The President who was a born thief, a rapist and a coward

I don’t need to tell you who I’m talking about.  When he was elected Governor of Arkansas, the salary was something like $35,000 a year, chump change.  It wasn’t fair, and it wasn’t right, so Billy Jeff decided to make his bitchy, homely wife his bag lady.  If you needed to do business with the Governor, you put the Rose Law Firm on retainer.  Hillary didn’t really practice law, she laundered money for her husband.  When they wanted a little extra cash they’d come up with some scheme or another, cattle futures, land deals, whatever worked.

The nation’s First Crime Family wasn’t able to operate full steam while in the White House.  Everybody was watching.   But on the way out they showed their true colors, pardoning financial criminal Marc Rich for a tidy sum.  Hillary became a President-in-waiting, and if you wanted to be her friend (and, really, who could resist such a charming woman) it would cost you.  And what are friends for, if not to take advantage of?

To my eye it looks like the AP story, showing a majority of non-governmental visitors to Secretary of State Clinton were, just coincidentally, Foundation donors, is the straw that broke the camel’s back.  Forget about your politics, do you have any little bit of personal integrity, so that you won’t refuse to see what is staring you in the face?  The Clintons are political criminals, who have used public office to amass great wealth.  If you can’t see that you’re blind.  And if you don’t admit it you’re a coward.

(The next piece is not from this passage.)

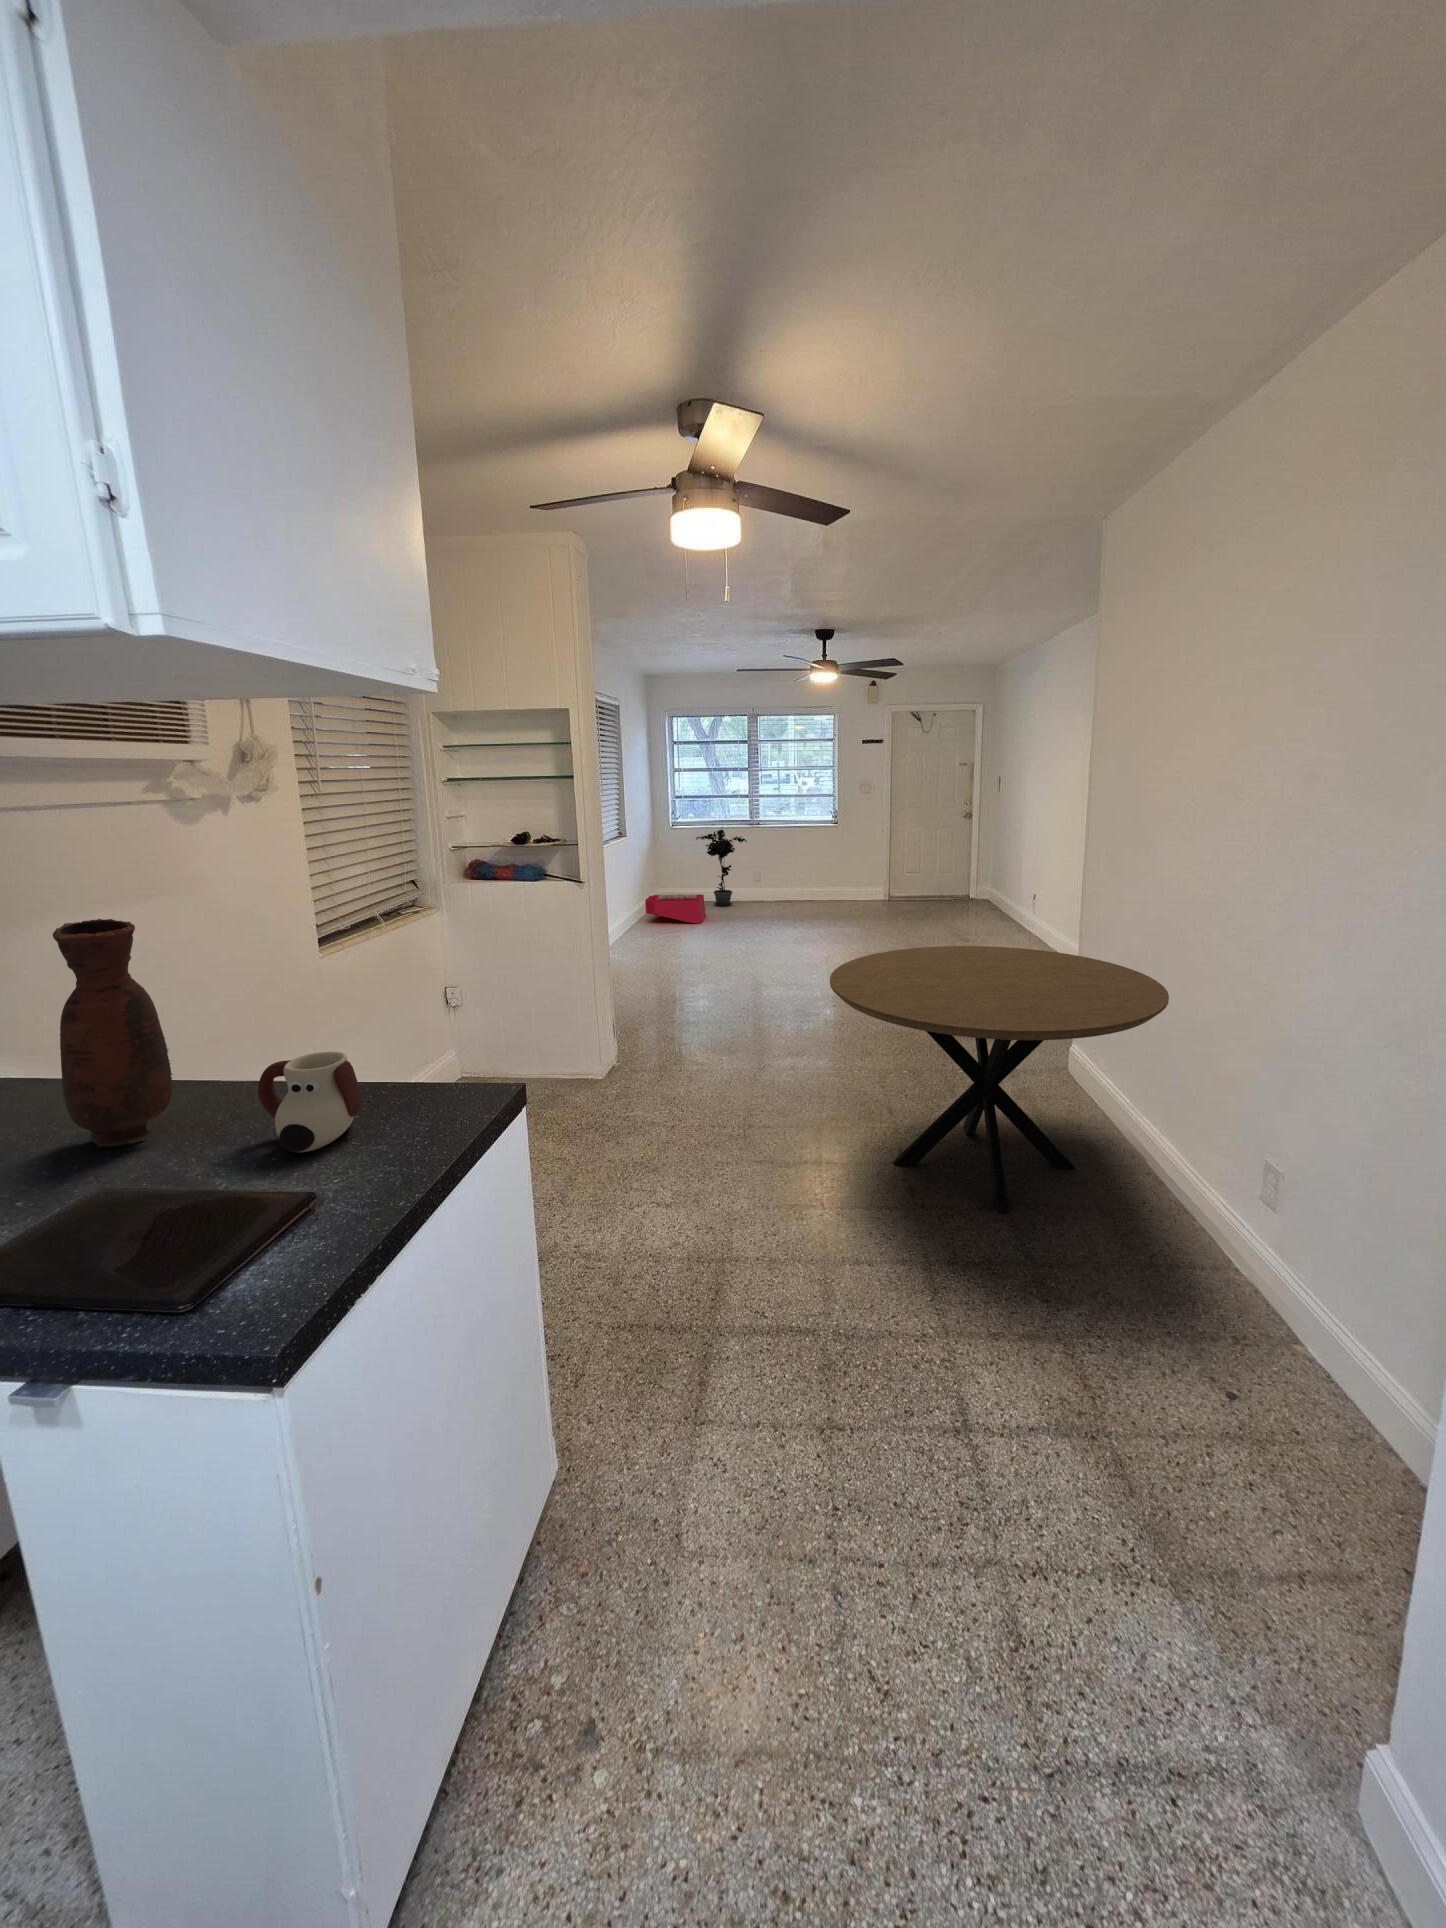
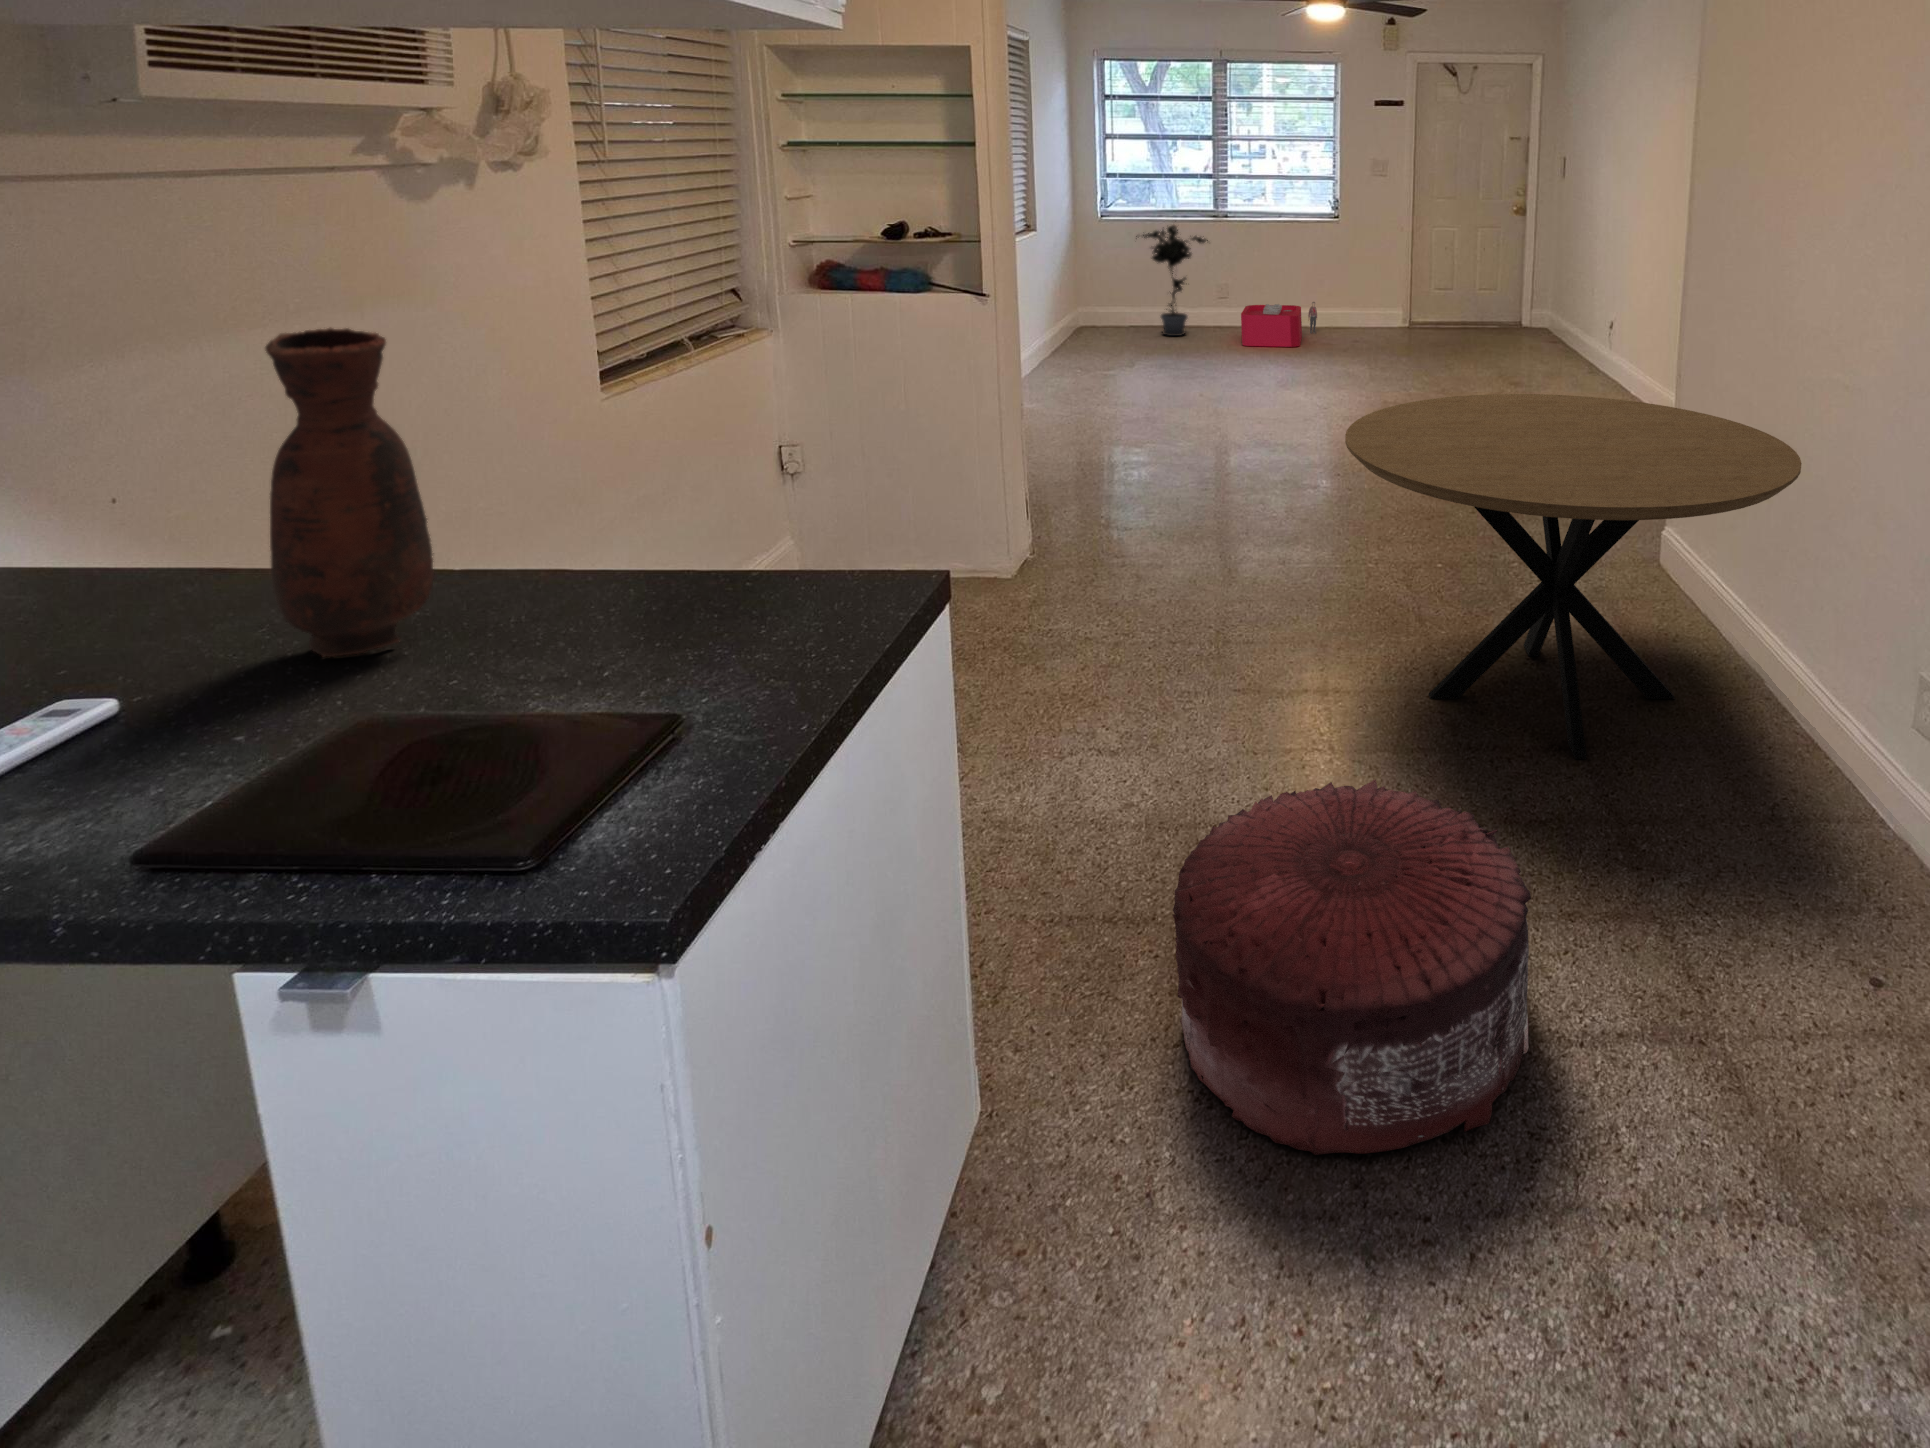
storage bin: present [645,894,706,923] -> present [1241,302,1317,347]
mug: present [258,1052,362,1152] -> none [568,522,720,662]
pouf: none [697,1229,960,1511] -> present [1173,779,1531,1155]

I’ve never met Jonah Goldberg, and have no particular desire to do so.  But I feel a sort of kinship with him, because of how he writes.  His “newsletter”  goes over some of what I’ve been talking about.  Jonah hates the Clintons almost as much as I do, but I’ve had more practice.  I’ve had my come to Jesus moment with our “Presidential” candidate.  Jonah has not, and I don’t envy him.  To keep the Clintons out of the White House I’d vote for the devil himself, because there’s only one of him.  The two of them, together, you double your pain, and you double your misery.  There’s only one Trump.  There’s two Clintons.

Think about it, Jonah.  Billy Jeff, alone at night in the White House, with Hillary on the road.  Doing it in the Oval Office is really special.  I’ll bet he’d like to pull that off one more time.  A kind of a personal challenge.

The thieves who ran the Alaska State Senate when I arrived were Senators Bill Ray and Jalmar Kertulla.  But they really weren’t criminals, they only did petty theft.  Ray was a union boss from Juneau, while Kettulla was from one those Finnish socialist families that settled the MatSu  Valley in the 30’s.  He would have been a communist if he was bright enough.  I actually wound up getting along with Bill Ray, on a personal level.  Kertulla was just an ugly man, with a shitty attitude.

Alaska State Legislators made around $40,000 a year, with $28,000 salary and $12,000 per diem.  Kertulla and Ray were going to get retirement money from the State of Alaska when they left office, and their checks would be very small, because they were based on a $28,000 salary.  So they decided to cut back on per diem, and increase their salary to about $53,000, as I recall.  Doubling the salary of state legislators is not politically popular, and would be easily overturned by an initiative.  But it would take three years to mount a petition drive, get it on the ballot, and have it passed.  So for the requisite three years of employment at $53,000 a year, Kertulla and Ray doubled their retirement income.

Chump change.  These guys had their hands on tidal waves of revenue flowing into Juneau from Prudhoe Bay.  As far as I know, they never actually stole any of it.  They weren’t Clintons, for God’s sake.

Looking back to those days, I am glad I was there.  Jay Hammond stood up to the most corrupt bastards in the State, and faced down every one of them.  It was a joy to behold.   Hammond was more of a man than any man I’ve ever met.  And I got to help him do it.

Hammond kept his distance from me, personally.  The chemistry wasn’t right between us, for some reason.  But his best friend in politics, the guy he liked to travel with, was my buddy Bob Clarke.  He loved telling me stories about Hammond.  Just one time, after I’d been out of the legislature for quite a few years, Hammond came by my office to chat.  I’d done a lot for him, and he knew it.  He was a decent enough man to show me his respects.